Demand Side Platform
What is The Demand Side Platform?
Demand Side Platform – A company that allows advertisers to connect to web publishers. A Demand Side Platform can allow advertisers to manage the bids they make in real-time via an advertising exchange. A demand-side platform is software used by advertisers to buy mobile, search, and video ads from a marketplace on which publishers list advertising inventory. These platforms allow for the management of advertising across many real-time bidding networks, as opposed to just one, like Google Ads. Together with supply-side platforms, DSPs enable programmatic advertising.
What is programmatic advertising?
Programmatic advertising is the process of buying and selling ads with software and publishing those ads contextually based on complex algorithms. Most online advertising now is done programmatically through real-time bidding and direct deals.
- Real-time bidding: advertising like this takes place in real-time. You specify who you want to reach with your ads, how much you are willing to spend, then, a bidding war takes place between you and all the other advertisers trying to reach the same audience. A prospect lands on a page, and before the page loads fully, algorithms determine which ad to display to them. These algorithms take things like browsing history, time of day, IP address into account. Whoever has bid highest for the impression when all is collected wins the placement.
- Programmatic direct: this kind of advertising is more like the traditional model moved to the internet. It is ideal for businesses that want guaranteed ad placements in premium locations. Homepages of big-name publishers, for example, will often sell their ad space via programmatic direct deals. The publisher provides the advertiser with details about its visitors. If those visitors are the advertiser’s ideal audience, then the advertiser can choose to reserve a ortion of publishing space for an upcoming campaign.

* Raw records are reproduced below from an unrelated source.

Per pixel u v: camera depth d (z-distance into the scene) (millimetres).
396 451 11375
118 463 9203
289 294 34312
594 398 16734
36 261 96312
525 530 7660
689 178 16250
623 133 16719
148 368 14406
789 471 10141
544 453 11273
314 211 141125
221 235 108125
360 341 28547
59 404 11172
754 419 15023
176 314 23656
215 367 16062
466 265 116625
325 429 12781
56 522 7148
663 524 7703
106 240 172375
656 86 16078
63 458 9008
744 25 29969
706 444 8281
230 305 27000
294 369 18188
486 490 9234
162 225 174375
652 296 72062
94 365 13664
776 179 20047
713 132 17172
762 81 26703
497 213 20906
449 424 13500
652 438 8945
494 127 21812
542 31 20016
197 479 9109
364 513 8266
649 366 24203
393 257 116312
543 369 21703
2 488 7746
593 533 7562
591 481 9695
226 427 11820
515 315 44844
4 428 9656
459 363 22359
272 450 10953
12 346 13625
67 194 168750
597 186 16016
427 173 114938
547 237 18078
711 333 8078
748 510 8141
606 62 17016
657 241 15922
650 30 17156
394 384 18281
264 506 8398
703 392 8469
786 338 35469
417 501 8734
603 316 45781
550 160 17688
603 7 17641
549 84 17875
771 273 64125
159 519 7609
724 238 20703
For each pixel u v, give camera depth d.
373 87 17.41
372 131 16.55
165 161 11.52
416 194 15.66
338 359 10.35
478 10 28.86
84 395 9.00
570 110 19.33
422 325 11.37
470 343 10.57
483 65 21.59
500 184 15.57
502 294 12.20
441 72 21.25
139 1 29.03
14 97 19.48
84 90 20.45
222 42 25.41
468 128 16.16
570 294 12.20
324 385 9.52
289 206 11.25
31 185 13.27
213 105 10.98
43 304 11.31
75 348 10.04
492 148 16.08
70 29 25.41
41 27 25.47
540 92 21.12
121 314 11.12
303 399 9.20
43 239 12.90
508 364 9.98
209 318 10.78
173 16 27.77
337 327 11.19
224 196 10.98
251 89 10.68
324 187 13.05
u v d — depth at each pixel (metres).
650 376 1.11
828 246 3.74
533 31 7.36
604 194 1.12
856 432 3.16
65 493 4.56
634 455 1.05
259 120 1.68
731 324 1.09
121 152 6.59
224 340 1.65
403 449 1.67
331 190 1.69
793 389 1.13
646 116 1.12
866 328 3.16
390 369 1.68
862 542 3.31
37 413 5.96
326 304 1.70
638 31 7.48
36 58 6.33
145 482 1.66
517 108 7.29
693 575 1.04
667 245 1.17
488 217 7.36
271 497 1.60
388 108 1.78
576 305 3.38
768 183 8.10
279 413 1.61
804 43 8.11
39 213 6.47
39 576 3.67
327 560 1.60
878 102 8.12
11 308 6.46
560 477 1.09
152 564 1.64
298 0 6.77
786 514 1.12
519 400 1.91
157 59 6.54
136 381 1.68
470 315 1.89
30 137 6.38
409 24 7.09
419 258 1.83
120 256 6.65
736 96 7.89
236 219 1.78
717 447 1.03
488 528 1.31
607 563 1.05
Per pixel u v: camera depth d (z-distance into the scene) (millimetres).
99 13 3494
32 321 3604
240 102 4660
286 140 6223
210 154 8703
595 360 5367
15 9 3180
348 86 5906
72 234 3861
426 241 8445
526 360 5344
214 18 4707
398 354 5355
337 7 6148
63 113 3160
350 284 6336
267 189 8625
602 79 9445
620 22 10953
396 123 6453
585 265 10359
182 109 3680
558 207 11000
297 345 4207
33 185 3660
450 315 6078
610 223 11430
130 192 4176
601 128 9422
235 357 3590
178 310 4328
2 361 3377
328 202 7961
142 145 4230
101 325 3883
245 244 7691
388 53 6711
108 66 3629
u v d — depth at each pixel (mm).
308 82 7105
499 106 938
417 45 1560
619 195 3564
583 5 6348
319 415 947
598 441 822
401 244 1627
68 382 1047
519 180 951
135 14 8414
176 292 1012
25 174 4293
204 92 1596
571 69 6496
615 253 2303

According to eMarketer, programmatic advertising has been steadily growing in popularity. By 2019, it is expected that 83.6% of display advertising will be bought and sold programmatically:
Programmatic is not just display advertising, though. It refers to ad sales on search networks too, and any other network bought with software. However, when you buy ads through these networks (like Google Ads for example) individually, you are not necessarily using a demand-side platform.
Why use a demand-side platform?
Using a demand-side platform has its advantages and disadvantages. It is good to know a few before you invest heavily in a software.
Pros of using a DSP.
Efficiency: If you are managing campaigns across many networks, a DSP makes sense to use. This way, everything is adjustable from one dashboard.
Data: Many DSPs partner with third-party data providers to offer advertisers as much information as possible. Often, it is more than a single network can provide. Additionally, many DSPs allow customers to import their own data from a CRM or a DMP (data management platform).
Support: Demand-side platforms will often provide support beyond the traditional helpdesk-style customer support of a single network.
High-quality inventory: DSPs will have access to the major networks and then some. If you are after more premium inventory, a demand-side platform may be what you are looking for. Some may have more access than others, though, so it is important to find out before you pick one.
Cons of using a DSP.
Complexity:Whenever you aggregate data, you run the risk of overcomplicating things. Some advertisers may find demand-side platforms too complex to learn quickly enough to see a benefit.